Requirement:
Filtering the records below, copy only those lines that include the word "irritée".

Extracted data:

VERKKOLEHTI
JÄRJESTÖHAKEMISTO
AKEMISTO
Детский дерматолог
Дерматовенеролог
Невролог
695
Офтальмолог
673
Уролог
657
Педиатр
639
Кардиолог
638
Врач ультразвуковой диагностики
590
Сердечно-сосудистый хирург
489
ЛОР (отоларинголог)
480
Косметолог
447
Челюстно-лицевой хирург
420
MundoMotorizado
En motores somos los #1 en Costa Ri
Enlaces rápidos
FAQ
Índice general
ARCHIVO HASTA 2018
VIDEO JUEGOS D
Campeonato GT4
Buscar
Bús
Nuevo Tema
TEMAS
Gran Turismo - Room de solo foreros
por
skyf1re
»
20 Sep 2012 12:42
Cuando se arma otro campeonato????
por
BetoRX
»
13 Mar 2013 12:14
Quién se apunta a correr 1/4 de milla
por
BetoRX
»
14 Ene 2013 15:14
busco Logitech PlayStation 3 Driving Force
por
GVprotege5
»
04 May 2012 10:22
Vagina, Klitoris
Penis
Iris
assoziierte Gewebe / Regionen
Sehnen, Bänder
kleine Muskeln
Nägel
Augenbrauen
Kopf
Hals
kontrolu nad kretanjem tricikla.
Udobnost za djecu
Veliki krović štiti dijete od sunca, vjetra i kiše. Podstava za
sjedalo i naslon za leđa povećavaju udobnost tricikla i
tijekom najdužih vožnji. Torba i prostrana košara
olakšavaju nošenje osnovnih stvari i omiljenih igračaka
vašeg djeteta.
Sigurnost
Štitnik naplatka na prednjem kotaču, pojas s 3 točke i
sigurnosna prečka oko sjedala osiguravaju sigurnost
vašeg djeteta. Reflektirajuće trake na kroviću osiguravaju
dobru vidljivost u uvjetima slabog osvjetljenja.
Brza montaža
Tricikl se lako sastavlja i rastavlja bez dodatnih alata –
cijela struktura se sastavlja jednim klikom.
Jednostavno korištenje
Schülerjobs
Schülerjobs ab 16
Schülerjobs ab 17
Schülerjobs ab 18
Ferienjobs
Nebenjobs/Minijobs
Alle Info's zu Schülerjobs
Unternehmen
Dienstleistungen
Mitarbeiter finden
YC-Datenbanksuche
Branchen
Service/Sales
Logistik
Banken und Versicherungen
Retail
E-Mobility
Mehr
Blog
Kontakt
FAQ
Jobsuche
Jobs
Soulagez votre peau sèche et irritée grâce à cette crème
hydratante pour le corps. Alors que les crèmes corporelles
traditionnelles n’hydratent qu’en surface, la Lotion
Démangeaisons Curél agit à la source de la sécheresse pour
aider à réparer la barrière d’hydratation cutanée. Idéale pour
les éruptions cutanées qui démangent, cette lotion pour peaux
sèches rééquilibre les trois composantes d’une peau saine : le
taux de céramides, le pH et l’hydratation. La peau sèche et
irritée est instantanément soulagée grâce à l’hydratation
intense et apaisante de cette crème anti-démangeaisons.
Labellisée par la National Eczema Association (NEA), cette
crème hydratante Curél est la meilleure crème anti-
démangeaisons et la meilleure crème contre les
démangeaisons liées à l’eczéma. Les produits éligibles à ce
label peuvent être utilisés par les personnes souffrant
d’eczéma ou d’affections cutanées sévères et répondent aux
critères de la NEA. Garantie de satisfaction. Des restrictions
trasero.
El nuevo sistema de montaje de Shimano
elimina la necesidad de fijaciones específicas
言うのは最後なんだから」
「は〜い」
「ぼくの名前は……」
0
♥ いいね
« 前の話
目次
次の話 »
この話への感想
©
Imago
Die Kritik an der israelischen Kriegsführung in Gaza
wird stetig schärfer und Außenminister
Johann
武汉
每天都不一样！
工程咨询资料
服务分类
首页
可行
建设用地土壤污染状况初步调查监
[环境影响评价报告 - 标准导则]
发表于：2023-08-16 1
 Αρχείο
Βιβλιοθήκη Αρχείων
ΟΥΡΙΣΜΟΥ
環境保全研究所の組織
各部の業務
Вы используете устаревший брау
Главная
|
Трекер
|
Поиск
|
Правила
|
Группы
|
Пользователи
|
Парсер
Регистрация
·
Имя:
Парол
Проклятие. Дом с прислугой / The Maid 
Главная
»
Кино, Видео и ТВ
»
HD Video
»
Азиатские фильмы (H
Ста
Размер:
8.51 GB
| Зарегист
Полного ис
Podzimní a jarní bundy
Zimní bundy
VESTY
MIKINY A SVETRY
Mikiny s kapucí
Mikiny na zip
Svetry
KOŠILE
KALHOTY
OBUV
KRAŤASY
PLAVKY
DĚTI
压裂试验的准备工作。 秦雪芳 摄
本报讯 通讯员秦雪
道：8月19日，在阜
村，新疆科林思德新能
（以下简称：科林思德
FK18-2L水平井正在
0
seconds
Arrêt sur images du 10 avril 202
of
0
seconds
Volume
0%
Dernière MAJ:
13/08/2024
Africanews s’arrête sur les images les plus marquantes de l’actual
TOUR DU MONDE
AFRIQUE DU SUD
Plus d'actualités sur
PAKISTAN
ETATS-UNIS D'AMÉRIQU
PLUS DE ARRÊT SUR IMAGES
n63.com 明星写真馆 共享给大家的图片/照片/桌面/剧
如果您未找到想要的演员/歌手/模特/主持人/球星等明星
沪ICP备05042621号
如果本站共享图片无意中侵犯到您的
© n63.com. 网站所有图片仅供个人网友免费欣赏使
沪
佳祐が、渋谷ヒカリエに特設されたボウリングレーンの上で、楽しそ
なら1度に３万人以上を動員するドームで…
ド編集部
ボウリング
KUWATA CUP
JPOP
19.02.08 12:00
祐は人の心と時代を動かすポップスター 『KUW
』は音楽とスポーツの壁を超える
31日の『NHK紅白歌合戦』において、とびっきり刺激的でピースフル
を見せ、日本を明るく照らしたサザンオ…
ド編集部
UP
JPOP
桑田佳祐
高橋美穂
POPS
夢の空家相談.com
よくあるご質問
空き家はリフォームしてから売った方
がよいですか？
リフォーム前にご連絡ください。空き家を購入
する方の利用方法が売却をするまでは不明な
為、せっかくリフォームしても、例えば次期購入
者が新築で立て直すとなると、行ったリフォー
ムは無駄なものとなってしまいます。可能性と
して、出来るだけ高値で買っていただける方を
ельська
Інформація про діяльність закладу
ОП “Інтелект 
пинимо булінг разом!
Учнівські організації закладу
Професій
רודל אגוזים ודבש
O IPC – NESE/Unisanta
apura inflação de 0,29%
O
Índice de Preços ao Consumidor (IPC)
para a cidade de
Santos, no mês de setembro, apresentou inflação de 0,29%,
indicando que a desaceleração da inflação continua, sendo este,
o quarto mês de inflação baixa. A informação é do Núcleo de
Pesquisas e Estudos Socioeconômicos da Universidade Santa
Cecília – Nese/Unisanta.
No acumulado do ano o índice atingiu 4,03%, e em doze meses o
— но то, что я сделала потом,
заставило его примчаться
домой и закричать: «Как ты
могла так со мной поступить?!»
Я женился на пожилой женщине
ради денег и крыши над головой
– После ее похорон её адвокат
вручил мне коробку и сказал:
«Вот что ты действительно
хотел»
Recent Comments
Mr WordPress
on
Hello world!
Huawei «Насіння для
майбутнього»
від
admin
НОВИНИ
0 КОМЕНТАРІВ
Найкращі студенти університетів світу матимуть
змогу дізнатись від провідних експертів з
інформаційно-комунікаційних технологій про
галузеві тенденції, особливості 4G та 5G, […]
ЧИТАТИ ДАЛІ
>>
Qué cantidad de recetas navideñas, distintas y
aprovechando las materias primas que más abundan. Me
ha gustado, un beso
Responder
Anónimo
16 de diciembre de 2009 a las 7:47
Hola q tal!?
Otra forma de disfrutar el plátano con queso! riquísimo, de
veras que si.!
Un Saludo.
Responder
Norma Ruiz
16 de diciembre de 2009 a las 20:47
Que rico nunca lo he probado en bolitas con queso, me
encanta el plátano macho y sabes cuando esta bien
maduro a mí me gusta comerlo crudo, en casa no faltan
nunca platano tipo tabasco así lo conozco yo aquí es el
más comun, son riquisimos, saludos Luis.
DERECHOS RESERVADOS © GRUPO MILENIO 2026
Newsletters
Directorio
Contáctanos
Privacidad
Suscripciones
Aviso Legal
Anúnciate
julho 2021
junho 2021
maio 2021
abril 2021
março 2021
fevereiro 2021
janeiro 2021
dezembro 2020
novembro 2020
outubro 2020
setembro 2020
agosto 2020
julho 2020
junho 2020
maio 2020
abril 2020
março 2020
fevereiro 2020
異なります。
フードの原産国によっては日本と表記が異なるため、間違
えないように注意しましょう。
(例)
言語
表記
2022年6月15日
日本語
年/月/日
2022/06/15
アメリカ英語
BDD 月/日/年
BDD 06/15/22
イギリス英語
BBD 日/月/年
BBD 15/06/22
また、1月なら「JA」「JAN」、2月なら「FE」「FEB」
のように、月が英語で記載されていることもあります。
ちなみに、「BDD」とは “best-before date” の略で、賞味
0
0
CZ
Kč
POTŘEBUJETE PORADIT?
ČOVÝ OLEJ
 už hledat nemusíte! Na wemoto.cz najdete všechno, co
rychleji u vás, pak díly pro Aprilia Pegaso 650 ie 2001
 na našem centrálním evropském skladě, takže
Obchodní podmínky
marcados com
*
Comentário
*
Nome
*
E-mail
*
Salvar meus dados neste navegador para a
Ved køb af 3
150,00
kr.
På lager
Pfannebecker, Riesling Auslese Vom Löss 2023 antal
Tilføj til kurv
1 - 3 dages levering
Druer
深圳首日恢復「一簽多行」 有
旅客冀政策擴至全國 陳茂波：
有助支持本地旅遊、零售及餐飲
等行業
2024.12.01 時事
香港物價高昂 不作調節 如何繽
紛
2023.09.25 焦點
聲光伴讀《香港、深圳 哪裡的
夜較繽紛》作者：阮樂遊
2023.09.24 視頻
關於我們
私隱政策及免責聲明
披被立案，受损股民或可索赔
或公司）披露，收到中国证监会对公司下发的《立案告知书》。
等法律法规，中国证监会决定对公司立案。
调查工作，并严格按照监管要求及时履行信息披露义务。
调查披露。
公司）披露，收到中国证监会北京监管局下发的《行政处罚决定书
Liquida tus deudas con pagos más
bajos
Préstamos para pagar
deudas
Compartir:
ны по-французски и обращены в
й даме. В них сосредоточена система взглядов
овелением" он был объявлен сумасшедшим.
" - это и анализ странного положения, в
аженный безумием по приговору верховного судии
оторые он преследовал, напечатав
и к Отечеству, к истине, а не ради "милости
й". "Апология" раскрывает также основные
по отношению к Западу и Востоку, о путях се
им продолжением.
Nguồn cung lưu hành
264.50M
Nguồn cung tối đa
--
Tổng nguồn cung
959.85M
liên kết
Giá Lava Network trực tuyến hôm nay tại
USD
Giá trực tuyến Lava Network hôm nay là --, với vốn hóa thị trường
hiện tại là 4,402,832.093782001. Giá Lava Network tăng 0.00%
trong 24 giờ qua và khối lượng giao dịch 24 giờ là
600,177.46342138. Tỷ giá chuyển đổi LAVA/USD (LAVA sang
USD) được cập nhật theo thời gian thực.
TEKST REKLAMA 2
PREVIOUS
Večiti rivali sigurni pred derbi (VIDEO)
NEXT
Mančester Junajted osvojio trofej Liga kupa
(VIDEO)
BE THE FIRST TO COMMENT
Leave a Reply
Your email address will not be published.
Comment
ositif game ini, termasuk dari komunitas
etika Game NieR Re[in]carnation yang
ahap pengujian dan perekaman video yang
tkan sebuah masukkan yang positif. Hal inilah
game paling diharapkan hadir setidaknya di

Solution to the exercise:
Soulagez votre peau sèche et irritée grâce à cette crème
irritée est instantanément soulagée grâce à l’hydratation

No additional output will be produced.